Craig: All right, my friend, one last question. And this gets right to the heart of the matter, I guess with gold. What is your 2021 gold price target if you have one? And does the outcome of the U.S. election factor into that forecast?
Chris: 2021. I think metals could potentially actually struggle for the next six, eight months I believe...I think they're gonna have a run. I think we're gonna have a year-end run in metals and miners. But after that, I think they're going to be under pressure. I think the mega super kind of cycle bull market in metals and miners, is late next year in 2021. I think that's when it's really going to start.

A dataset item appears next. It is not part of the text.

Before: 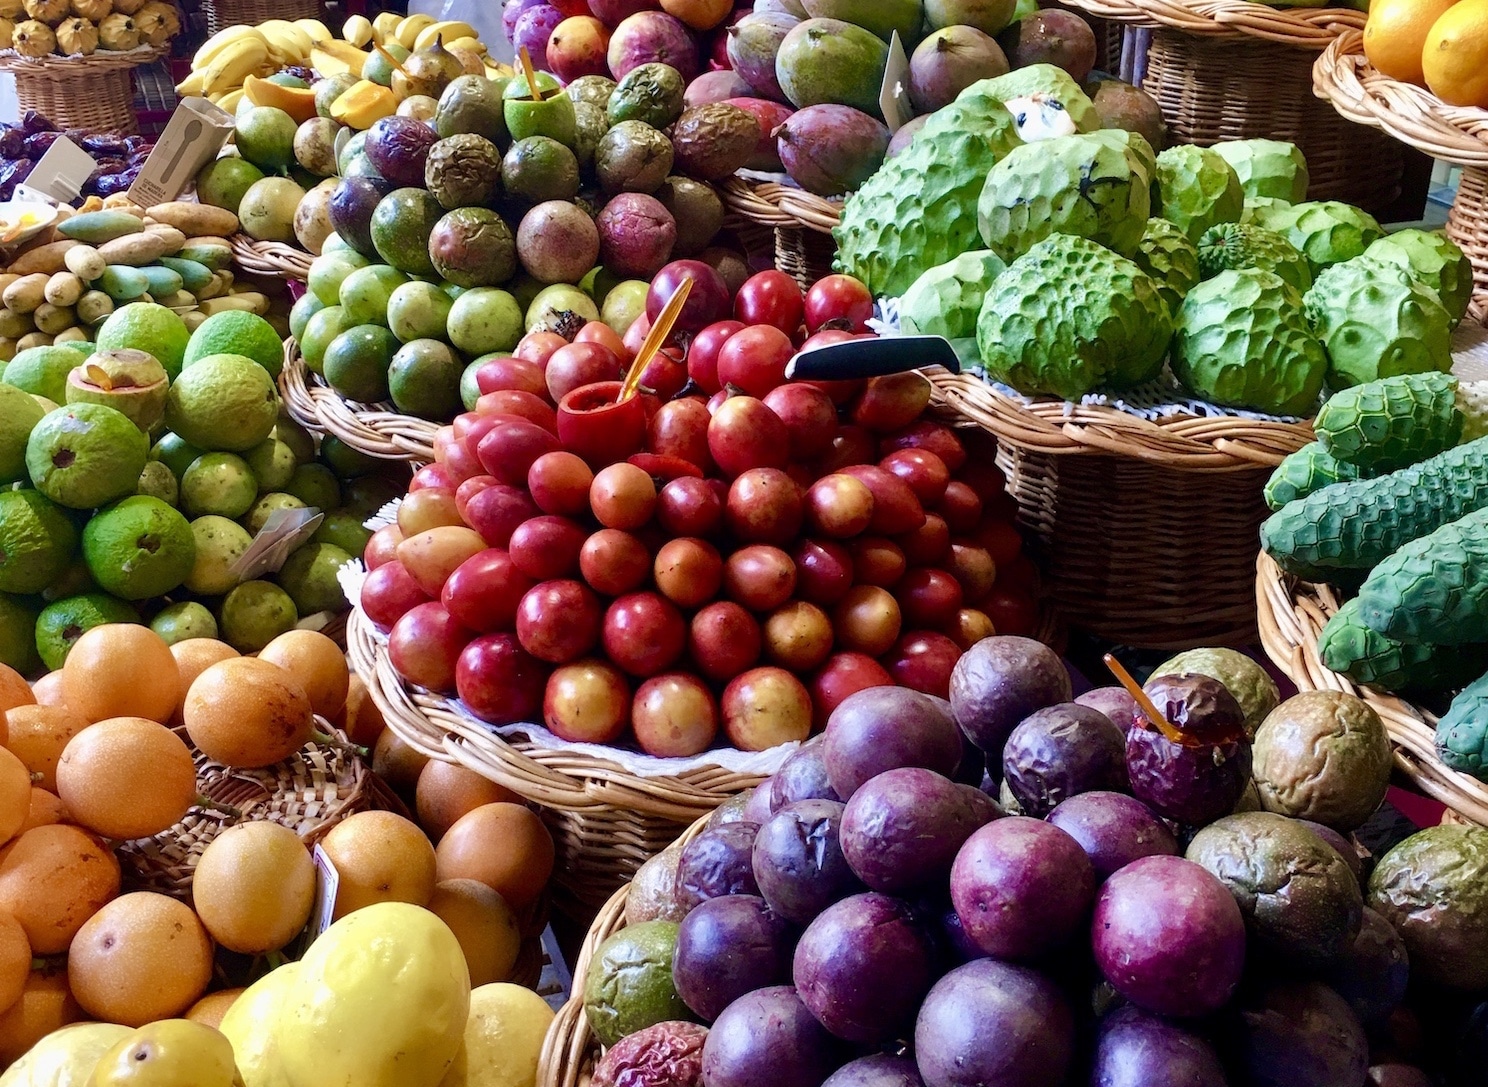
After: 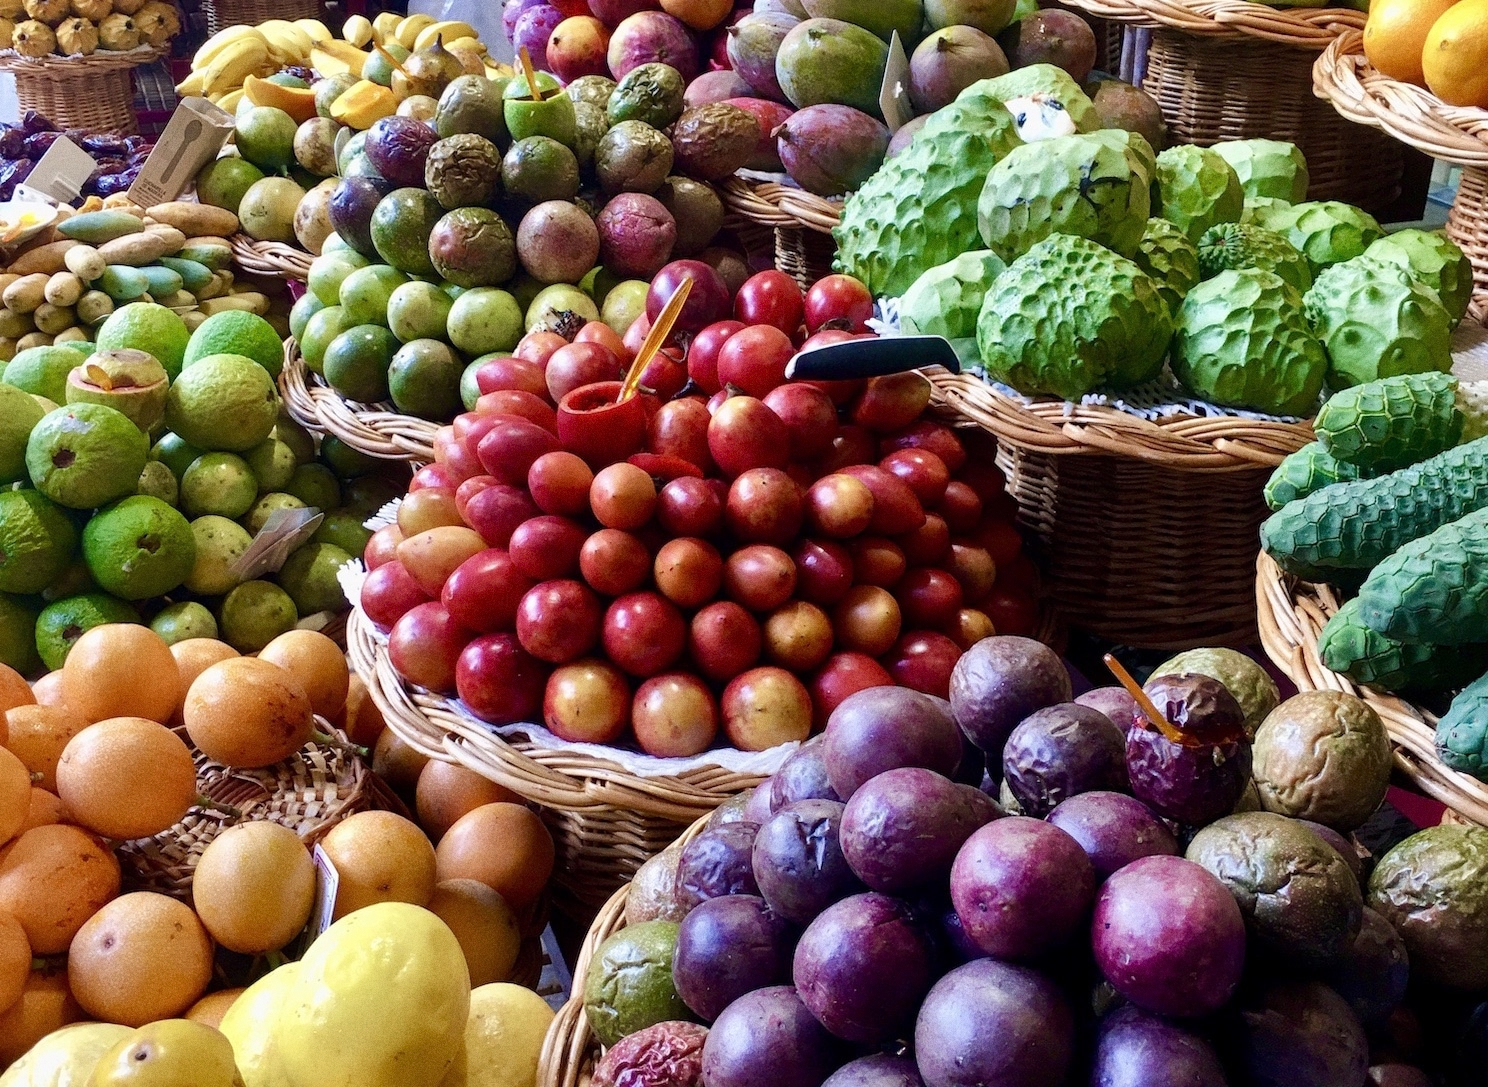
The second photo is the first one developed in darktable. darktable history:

So, I think we'll be lucky if we see $2,600, $2,700 on gold next year. But I think after that, like 2022 and beyond, I think that's where we really start to pick up speed, that gold becomes more of a global safe haven, because I think bonds are a major problem. Now, people...I think that 30, 38-year bull market in bonds is coming to an end. And people are going to be wondering where to put their money. And there's going to be this shift I think from potentially bond money starting to move into physical assets, which would be huge.
So, it's going to be a real wild card. But I still think we're going higher this year for metals, that it's going to be bumpy along the way. But next year, I think we're gonna be higher as well. And then beyond that longer-term, I mean, we're looking at much higher prices.
Craig: Sounds good to me. I would imagine it sounds good to most everybody listening, too. Chris, it's been fascinating, and I think very helpful for everyone who has taken the time to listen. Again, we've been speaking with Christopher Vermeulen, who is the Chief Market Strategist at thetechnicaltraders.com. And before we go, I want to remind everybody to be sure to stop by sprottmoney.com on your way out.
Sprott Money should be one of your first choices every single time you're out looking for physical precious metal, or a place to store them. Again, check us out, sprottmoney.com, or just call us at 888-861-0775. Chris, thank you so much for your time. It's been a terrific opportunity to visit with you and get these updates.
Chris: Hey, thanks, Craig. Always a pleasure.
Craig: And from all of us at Sprott Money News and sprottmoney.com, thank you for listening. We'll talk to you again in November.